### Soal Tertulis
Sambung tulisan tentang penyambutan Presiden Brasil oleh Menteri Pertanian, mulai setelah kalimat terakhir yang ditampilkan.

### Teks Bacaan
___

Oleh: Prof Muhammad Syakir, Ketua Harian DPP HKTI
REPUBLIKA.CO.ID, JAKARTA -- Kebijakan luar negeri sering kali diukur dari simbol. Siapa yang diutus, di mana pertemuan dilakukan, dan kapan momentum itu terjadi. semuanya berbicara lebih banyak daripada seribu kata sambutan.
Langkah Presiden Prabowo Subianto menugaskan Menteri Pertanian Andi Amran Sulaiman menyambut Presiden Brasil Luiz Inácio Lula da Silva di Bandara Halim Perdanakusuma, Jakarta, termasuk salah satu simbol yang sarat pesan.
Di permukaan, peristiwa itu tampak sebagai seremoni diplomatik biasa. Namun di baliknya, tersimpan kecerdasan geopolitik yang jarang dibaca secara terbuka: Jakarta sedang mengirimkan pesan kepada dunia bahwa Indonesia ingin bicara lewat kekuatan pangan.

___

### Data yang Diberikan
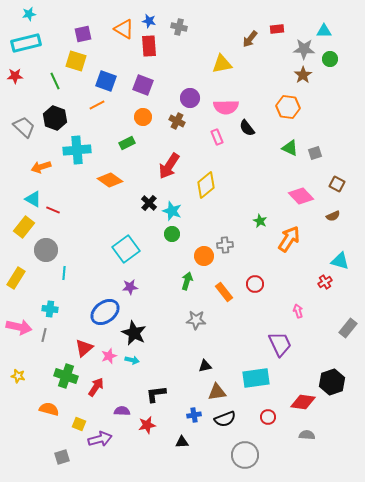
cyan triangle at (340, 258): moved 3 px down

___

### Hasil Latihan
Brasil bukan sekadar mitra dagang, melainkan raksasa pertanian global — negara yang menguasai pasar kedelai, daging, dan bioenergi dunia.
Ketika kepala negaranya tiba di Jakarta dan disambut langsung Menteri Pertanian, bukan Menteri Luar Negeri atau Menteri Ekonomi, pesan yang tersirat sangat jelas, Indonesia ingin membangun diplomasi dari tanah, bukan dari meja.
Indonesia ingin menunjukkan, pertanian adalah bahasa baru hubungan antarbangsa. Dan pilihan Prabowo terhadap Amran bukanlah kebetulan.
Andi Amran Sulaiman dikenal bukan sebagai birokrat protokoler, tetapi pekerja lapangan yang membangun sistem pertanian dari bawah.
Selama kepemimpinannya, ia berani melakukan reformasi di tengah sistem yang kompleks: menertibkan distribusi pupuk, menguatkan produksi pangan, dan menekan ketergantungan impor.
Yang menarik, penyambutan Presiden Brasil itu berlangsung di hari yang sama ketika pemerintah mengumumkan penurunan harga pupuk bersubsidi sebesar 20 persen — kebijakan yang belum pernah terjadi sebelumnya dalam sejarah republik.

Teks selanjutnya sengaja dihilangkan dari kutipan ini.